Pulmonary & CCM and Aab Cardiovascular Research Institute, University of Rochester, Rochester, NY, USA
Tissue factor (TF) is the membrane glycoprotein that initiates coagulation; it also regulates angiogenesis during development and tumor metastasis. We have observed increased TF expression in PAH patients and in a rat model of severe PAH. We hypothesized that TF contributes to PAH pathogenesis and that blocking TF activity with the tick peptide Ixolaris (IXO) would delay disease progression.
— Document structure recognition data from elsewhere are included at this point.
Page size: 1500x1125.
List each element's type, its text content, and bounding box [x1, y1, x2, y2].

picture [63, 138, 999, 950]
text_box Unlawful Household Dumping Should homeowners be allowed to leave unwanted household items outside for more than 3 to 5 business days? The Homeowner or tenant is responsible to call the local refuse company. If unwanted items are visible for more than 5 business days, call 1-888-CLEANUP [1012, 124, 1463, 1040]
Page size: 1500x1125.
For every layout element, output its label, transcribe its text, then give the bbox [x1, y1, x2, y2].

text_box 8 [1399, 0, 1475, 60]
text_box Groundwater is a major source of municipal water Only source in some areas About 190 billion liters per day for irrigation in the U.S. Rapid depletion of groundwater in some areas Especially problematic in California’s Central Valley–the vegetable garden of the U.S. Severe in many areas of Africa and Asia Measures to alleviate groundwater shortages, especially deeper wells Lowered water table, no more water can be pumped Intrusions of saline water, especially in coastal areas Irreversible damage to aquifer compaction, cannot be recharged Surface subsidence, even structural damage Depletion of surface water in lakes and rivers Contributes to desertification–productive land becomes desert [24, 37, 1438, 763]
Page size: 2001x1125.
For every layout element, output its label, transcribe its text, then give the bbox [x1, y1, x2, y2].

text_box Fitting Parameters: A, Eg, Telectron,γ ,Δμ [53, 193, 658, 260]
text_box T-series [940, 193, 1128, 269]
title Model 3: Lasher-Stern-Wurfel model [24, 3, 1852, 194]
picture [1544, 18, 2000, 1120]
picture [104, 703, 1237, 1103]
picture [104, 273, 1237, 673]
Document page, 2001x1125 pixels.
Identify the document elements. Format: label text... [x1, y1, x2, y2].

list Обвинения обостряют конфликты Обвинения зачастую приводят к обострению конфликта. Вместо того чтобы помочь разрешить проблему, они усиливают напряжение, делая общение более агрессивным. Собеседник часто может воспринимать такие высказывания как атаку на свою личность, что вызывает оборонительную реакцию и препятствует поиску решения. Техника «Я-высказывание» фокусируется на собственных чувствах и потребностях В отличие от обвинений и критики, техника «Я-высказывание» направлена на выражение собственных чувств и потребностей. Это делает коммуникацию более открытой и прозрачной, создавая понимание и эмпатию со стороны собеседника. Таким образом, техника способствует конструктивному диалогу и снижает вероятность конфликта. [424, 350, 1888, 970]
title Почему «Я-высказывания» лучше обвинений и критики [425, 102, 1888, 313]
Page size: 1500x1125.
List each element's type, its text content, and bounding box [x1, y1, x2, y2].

METHODS AND RESULTS: 34 rats underwent left pneumonectomy followed 7 days later by SQ injection of 50 mg/kg monocrotaline (MCT). On day 11 after MCT (d11, RV pressures generally ~60 mmHg), we randomized rats to receive SQ injection of IXO (20 mcg/kg daily) or normal saline (NS) until death. The NS group had 50% mortality by d28; IXO treated animals died an average of 10 days later (p<0.03). In a similar experiment, treatment began at d11 and continued 10 days before rats were acutely vasodilated with sodium nitroprusside and sacrificed for heart weights to measure RV hypertrophy, lung immunohistochemistry to assess TF antigen, and CT scans to visualize vascular pruning. IXO animals had less RV hypertrophy (p<0.01). IXO prevented macrovascular pruning visualized by CT (Figure, represents 3 pairs of rats). Histology showed reduced
neointimal formation in pre-capillary arterioles with IXO treatment, and histochemistry showed reduced TF antigen in IXO treated rats.
CONCLUSION: Inhibition of TF activity delayed disease progression in rats with established PAH, and CT scans confirmed the import of vascular pruning in progressive PAH despite acute vasodilation. TF activity may drive neointimal formation in PAH.